= Textauszug =
'''

Würde man diejenigen, schreibt Uçar mit kaum verhülltem rassistischem Unterton, die "auf Kosten des Saddam Regimes" leben und nach dem Krieg "deklassiert" wurden, mit Haftentlassenen und mit "Stämmen zusammen tun, die (geistig) in der neolitischen Epoche leben", käme eine "ziellose Bombe zustande", von der man nicht wüsste, "wann sie explodiert, wie viele Zivilisten sie tötet, wie viele Menschen sie erschreckt. Der wissenschaftliche Name dafür ist Terrorismus."

Auch der Rest des Artikels ist eine Ansammlung von Argumenten, die belegen sollen, dass im Irak Chaos und Anarchie herrschen und Ruhe und Ordnung um so schneller wiederhergestellt werden können, je schneller sich die irakische Bevölkerung den USA unterwirft.

In einem weiteren Artikel in Yeniden Özgür Gündem vom 4. Januar 2004 schreibt derselbe Autor: "Wer mit Widerstand der Besatzung ein Ende zu bereiten glaubt, wird dazu beitragen, dass die Besatzung noch weiter anhält."

Auch die DEHAP, die innerhalb der Türkei auf legalem Wege für den kurdischen Nationalismus eintritt, begrüßt die amerikanische Besetzung des Nachbarlandes, wenn auch in etwas verhalteneren Tönen.

So schrieb ihr stellvertretender Vorsitzender Dr. Naci Kutlay am 29. Dezember 2003 in der linken türkischen Tageszeitung Evrensel : "Zweifellos ist die USA ein imperialistischer Staat. Jedoch wird die Invasion der USA im Irak und die Ergreifung von Saddam im Nahen Osten viele Dinge verändern. Der Irak wird demokratischer, das ist zwingend. Die Kurden werden zum ersten Mal einen Status bekommen. Danach werden alle Staaten in der Region sich verändern müssen. Diese Veränderungen vollziehen sich nicht aufgrund der inneren Dynamik, sondern mit Hilfe des größten imperialistischen Staates der Welt. Ob uns das gefällt, oder ob wir dagegen sind, ändert nichts an dieser Situation. Anstelle der Unterdrückung der Kurden werden neuen Strukturen die Türen geöffnet, die demokratisch sind und auf Menschenrechten beruhen."

'''

= Aufgabe 1 =
In welcher Zeitung schrieb Dr. Naci Kutlay laut dem Textauszug am 29. Dezember 2003?
= Aufgabe 2 =
Gib den Abschnitt des Textauszugs ab „Auch der Rest“ bis einschließlich „den USA unterwirft.“ wortgetreu wieder.
Die Datensätze spielen hierfür keine Rolle.

= Untersuchte Daten =
'''

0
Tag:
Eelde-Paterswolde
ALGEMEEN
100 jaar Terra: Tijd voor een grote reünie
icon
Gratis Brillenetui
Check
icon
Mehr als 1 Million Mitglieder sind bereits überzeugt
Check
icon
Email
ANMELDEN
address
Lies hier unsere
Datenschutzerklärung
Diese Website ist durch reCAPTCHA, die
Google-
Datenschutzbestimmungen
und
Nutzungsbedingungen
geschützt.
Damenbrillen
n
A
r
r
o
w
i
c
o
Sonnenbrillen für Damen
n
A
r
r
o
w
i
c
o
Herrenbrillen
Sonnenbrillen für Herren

'''
'''

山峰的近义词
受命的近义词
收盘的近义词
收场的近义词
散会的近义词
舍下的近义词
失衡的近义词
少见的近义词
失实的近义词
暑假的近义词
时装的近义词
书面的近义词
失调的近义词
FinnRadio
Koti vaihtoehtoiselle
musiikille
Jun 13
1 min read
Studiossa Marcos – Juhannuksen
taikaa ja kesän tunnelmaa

'''

= Endgültige Antwort 1 =
In der linken türkischen Tageszeitung Evrensel.

= Endgültige Antwort 2 =
Auch der Rest des Artikels ist eine Ansammlung von Argumenten, die belegen sollen, dass im Irak Chaos und Anarchie herrschen und Ruhe und Ordnung um so schneller wiederhergestellt werden können, je schneller sich die irakische Bevölkerung den USA unterwirft.